Work request ▸
Output the line that contains "tor_mgmt_ip: 10.109.4.151" and every line after it to the end of the entries, with nothing added or left out.

Data shown ▸
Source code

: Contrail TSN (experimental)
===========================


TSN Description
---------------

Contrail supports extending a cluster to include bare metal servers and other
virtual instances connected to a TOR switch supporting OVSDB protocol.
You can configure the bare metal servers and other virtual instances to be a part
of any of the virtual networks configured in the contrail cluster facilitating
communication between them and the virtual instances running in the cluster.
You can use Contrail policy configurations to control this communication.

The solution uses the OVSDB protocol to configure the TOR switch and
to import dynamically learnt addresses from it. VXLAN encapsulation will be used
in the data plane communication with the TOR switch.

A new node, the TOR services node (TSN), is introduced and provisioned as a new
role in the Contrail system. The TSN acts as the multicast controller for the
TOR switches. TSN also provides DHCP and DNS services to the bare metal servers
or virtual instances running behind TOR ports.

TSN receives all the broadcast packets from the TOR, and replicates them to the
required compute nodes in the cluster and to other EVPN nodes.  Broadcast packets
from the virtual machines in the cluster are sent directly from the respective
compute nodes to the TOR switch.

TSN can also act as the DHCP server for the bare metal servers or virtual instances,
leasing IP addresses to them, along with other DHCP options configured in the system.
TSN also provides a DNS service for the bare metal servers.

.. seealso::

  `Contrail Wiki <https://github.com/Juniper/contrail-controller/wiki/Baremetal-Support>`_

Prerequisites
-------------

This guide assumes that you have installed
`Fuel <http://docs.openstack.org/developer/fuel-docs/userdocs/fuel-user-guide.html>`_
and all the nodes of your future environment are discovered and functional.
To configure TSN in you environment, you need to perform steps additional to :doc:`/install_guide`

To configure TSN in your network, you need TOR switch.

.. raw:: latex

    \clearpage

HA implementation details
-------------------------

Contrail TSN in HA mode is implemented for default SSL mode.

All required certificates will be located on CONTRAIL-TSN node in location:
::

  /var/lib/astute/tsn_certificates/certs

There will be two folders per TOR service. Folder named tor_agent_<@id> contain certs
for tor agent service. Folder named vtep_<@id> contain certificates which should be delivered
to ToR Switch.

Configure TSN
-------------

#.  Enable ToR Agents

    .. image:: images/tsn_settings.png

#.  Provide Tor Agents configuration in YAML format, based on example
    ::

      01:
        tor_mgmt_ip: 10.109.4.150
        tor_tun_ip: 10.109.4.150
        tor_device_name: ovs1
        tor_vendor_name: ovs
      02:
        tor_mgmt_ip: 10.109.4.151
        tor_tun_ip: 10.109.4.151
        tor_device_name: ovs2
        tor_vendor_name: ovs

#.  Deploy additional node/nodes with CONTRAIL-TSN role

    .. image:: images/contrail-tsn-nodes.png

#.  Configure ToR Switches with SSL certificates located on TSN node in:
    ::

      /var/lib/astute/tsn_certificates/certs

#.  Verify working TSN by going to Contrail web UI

Solved exercise ▸
        tor_mgmt_ip: 10.109.4.151
        tor_tun_ip: 10.109.4.151
        tor_device_name: ovs2
        tor_vendor_name: ovs

#.  Deploy additional node/nodes with CONTRAIL-TSN role

    .. image:: images/contrail-tsn-nodes.png

#.  Configure ToR Switches with SSL certificates located on TSN node in:
    ::

      /var/lib/astute/tsn_certificates/certs

#.  Verify working TSN by going to Contrail web UI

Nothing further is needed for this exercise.